FYI: I just made the distinction between the two interconnect (now connect) logs clearer. Now, one says imports and the other says targets.
load_basic_example()
make(my_plan)
## connect 9 imports: ld, lint_summary, gwd, td, simulate, reg1, my_plan, reg2, dl
## connect 15 targets: 'report.md', small, large, regression1_small, regression1...
## check 9 items: 'report.Rmd', knit, summary, suppressWarnings, coefficients, d...
## import 'report.Rmd'
## import knit
## import summary
...
Do you still get import ... messages before the connect ones?
I actually see more than two (names removed):
cache ....
interconnect 42 items: ...
interconnect 24306 items: ...
interconnect 42 items: ...
interconnect 24306 items: ...
check 92 items: ...
import ... lots
interconnect 42 items: ...
interconnect 24306 items: ...
check 92 items: ...
check 7 items: ...
Note this was before your most recent change. I'm in the middle of building the whole project so I'm not how long it'll be before I can test the latest change.
I understand.
I actually reproduced this on one of my larger projects. Happens with distributed parallelism only. Will explain tonight or tomorrow.

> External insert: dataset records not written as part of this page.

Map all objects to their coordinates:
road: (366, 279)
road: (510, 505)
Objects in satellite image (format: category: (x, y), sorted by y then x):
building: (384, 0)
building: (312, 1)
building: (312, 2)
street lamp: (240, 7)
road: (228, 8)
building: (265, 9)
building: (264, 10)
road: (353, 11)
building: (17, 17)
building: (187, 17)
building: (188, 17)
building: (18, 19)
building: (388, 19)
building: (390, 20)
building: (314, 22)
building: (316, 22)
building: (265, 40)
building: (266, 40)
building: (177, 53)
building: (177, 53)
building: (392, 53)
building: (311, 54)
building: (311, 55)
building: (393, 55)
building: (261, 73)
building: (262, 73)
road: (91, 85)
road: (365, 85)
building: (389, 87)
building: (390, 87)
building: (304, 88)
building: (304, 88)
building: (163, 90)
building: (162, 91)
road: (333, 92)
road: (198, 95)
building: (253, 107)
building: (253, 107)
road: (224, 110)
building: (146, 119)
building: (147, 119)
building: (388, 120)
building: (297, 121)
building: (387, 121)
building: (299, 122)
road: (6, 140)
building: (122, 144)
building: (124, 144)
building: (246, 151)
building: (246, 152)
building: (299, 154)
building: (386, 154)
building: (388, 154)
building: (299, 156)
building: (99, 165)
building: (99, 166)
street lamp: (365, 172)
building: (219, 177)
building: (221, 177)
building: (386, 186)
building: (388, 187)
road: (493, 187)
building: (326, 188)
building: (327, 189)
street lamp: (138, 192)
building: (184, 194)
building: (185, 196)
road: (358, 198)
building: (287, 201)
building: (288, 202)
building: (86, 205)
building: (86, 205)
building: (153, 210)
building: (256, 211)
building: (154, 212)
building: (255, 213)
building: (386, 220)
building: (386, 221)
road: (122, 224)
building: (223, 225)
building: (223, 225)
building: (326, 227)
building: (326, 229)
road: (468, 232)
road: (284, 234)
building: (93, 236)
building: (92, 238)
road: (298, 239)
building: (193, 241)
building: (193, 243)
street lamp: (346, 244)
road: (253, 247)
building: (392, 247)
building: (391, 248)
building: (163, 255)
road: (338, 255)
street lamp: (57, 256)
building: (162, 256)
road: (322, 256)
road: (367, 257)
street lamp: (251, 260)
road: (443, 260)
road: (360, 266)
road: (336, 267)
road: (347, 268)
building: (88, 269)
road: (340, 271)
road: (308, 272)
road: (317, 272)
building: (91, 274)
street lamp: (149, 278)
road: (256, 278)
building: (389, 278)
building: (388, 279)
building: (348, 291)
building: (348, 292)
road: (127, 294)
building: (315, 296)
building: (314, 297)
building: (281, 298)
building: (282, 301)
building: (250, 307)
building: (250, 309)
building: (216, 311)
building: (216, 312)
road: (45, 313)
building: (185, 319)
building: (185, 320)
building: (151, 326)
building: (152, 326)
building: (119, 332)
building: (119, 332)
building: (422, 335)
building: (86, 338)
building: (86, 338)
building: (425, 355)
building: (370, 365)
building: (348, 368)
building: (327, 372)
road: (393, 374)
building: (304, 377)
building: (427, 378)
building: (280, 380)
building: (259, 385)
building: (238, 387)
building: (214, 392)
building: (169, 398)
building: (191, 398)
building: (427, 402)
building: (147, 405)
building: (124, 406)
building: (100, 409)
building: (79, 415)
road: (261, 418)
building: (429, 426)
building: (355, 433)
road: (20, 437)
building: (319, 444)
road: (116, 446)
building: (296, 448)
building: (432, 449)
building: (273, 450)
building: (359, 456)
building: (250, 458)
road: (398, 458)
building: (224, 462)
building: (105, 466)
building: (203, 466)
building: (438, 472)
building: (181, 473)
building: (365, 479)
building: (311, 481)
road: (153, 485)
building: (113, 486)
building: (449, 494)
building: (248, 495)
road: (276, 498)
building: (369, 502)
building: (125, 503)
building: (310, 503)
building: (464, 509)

I also see the same behavior when running drake::outdated(my_plan, jobs = 8) so it seems to also happen with vanilla parallelism?
Yes, I am seeing redundant work in outdated() through config(). Currently working on refactoring the internals.
@kendonB you just rooted out major inefficiencies in drake. The fixes are effective as of 29f6d29badd92fc3830f0583c5f274923df591b4. Not only did those extra connect messages go away, but the unit tests became blazing fast! This makes my life so much easier, and I cannot thank you enough! If it sounds good to you, please submit a pull request to add yourself as a contributor above this line in the DESCRIPTION.
No need to add me as a contributor. Thanks for the fixes.